▶ [What you have to do]
Could you please output all of the data exactly, without the images?

Data excerpts:
──────────────────────────────
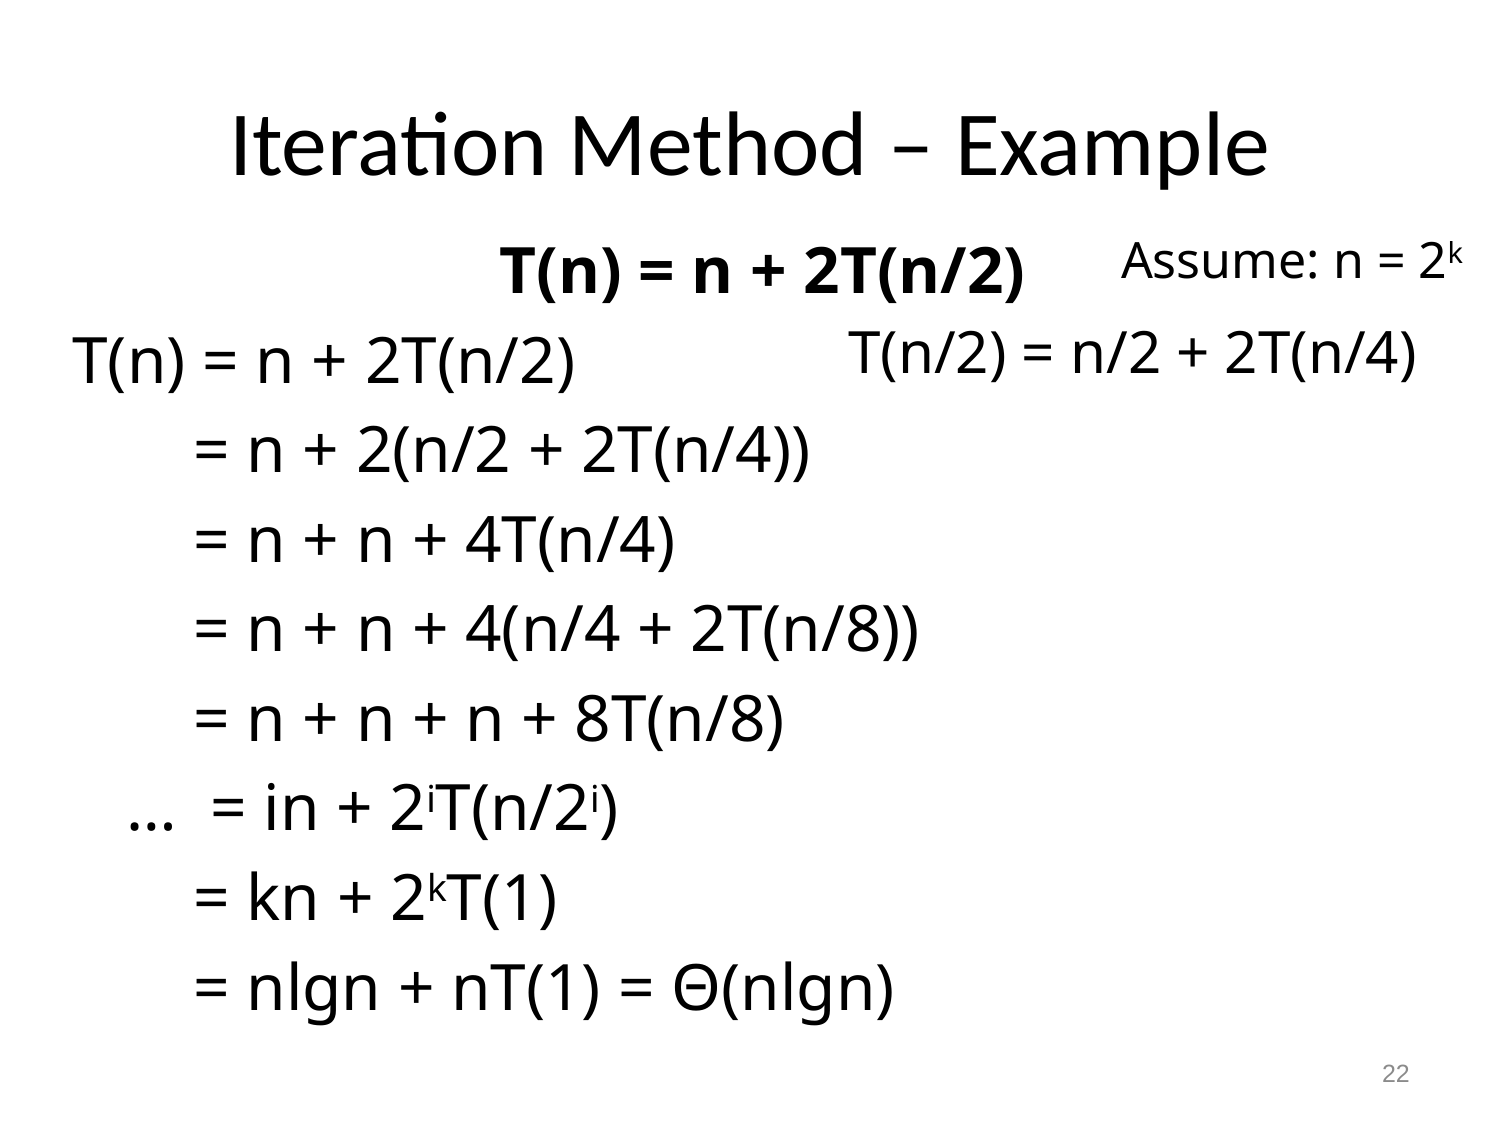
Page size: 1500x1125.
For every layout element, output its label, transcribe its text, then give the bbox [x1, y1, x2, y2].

text_box Assume: n = 2k [1106, 220, 1481, 296]
list T(n) = n + 2T(n/2) T(n) = n + 2T(n/2) = n + 2(n/2 + 2T(n/4)) = n + n + 4T(n/4) = n + n + 4(n/4 + 2T(n/8)) = n + n + n + 8T(n/8) … = in + 2iT(n/2i) = kn + 2kT(1) = nlgn + nT(1) = Θ(nlgn) [57, 199, 1469, 1032]
slide_number 22 [1074, 1042, 1425, 1103]
title Iteration Method – Example [75, 45, 1425, 199]
text_box T(n/2) = n/2 + 2T(n/4) [833, 308, 1433, 394]
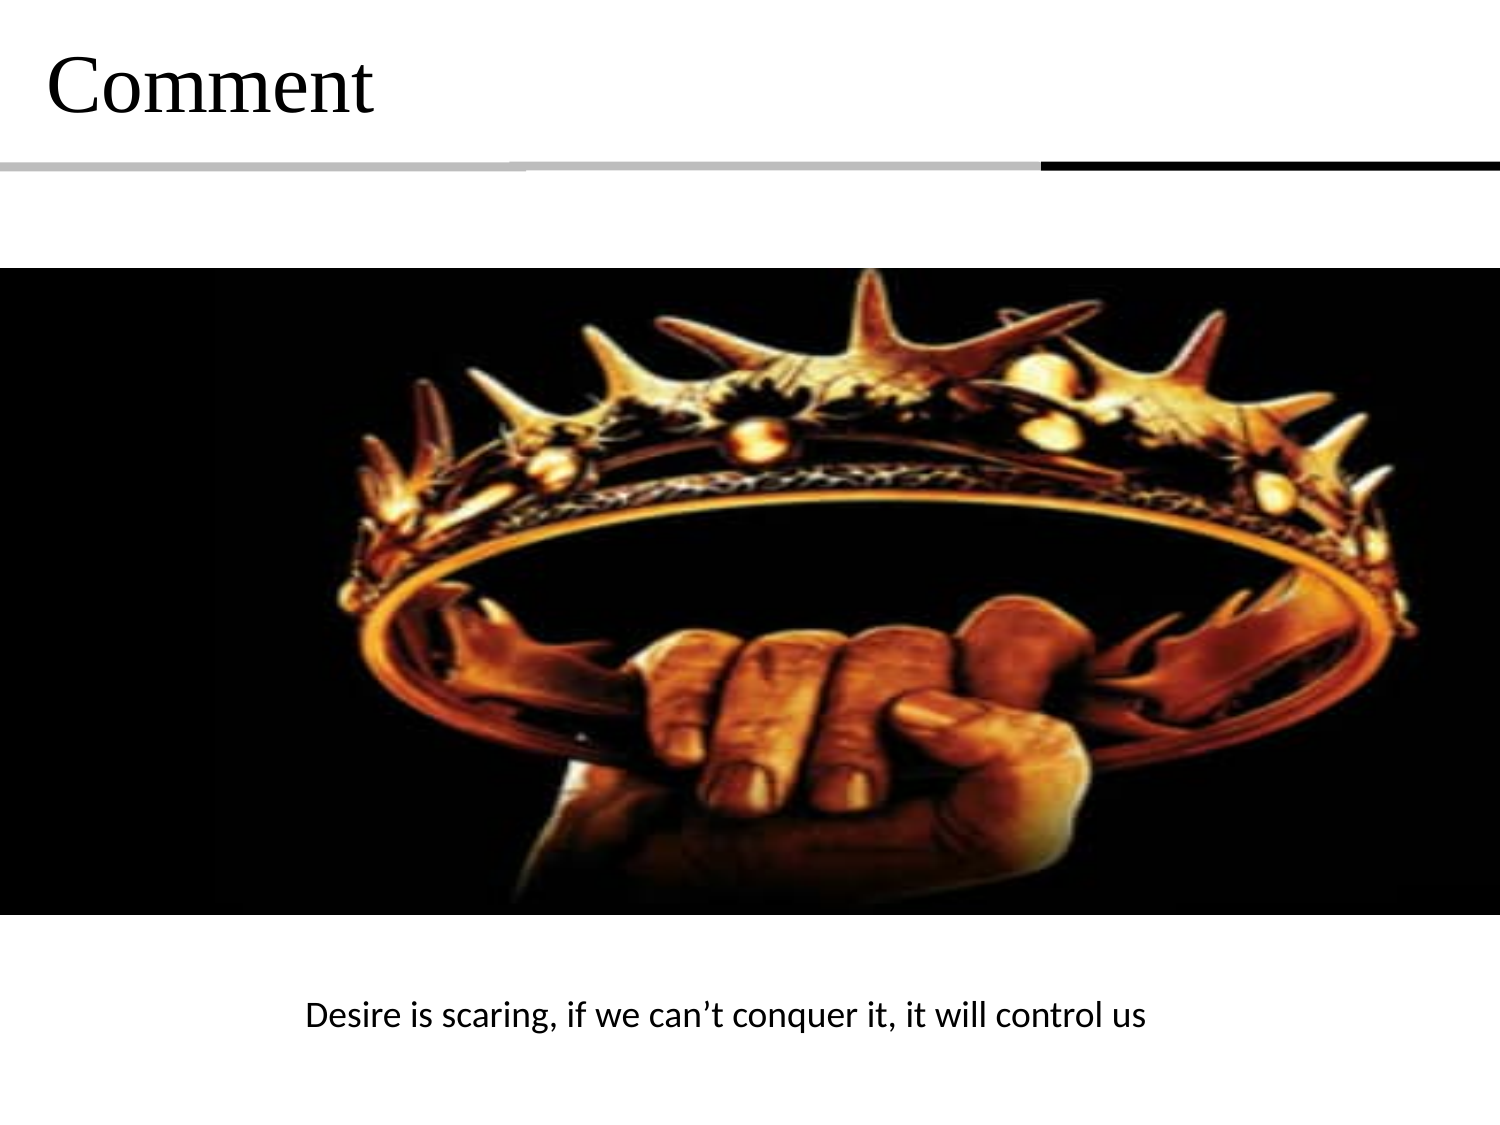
──────────────────────────────
▶ [Solution for this problem]
Page size: 1500x1125.
For every layout element, output its label, transcribe its text, then give the bbox [x1, y1, x2, y2].

text_box Assume: n = 2k [1106, 220, 1481, 296]
list T(n) = n + 2T(n/2) T(n) = n + 2T(n/2) = n + 2(n/2 + 2T(n/4)) = n + n + 4T(n/4) = n + n + 4(n/4 + 2T(n/8)) = n + n + n + 8T(n/8) … = in + 2iT(n/2i) = kn + 2kT(1) = nlgn + nT(1) = Θ(nlgn) [57, 199, 1469, 1032]
slide_number 22 [1074, 1042, 1425, 1103]
title Iteration Method – Example [75, 45, 1425, 199]
text_box T(n/2) = n/2 + 2T(n/4) [833, 308, 1433, 394]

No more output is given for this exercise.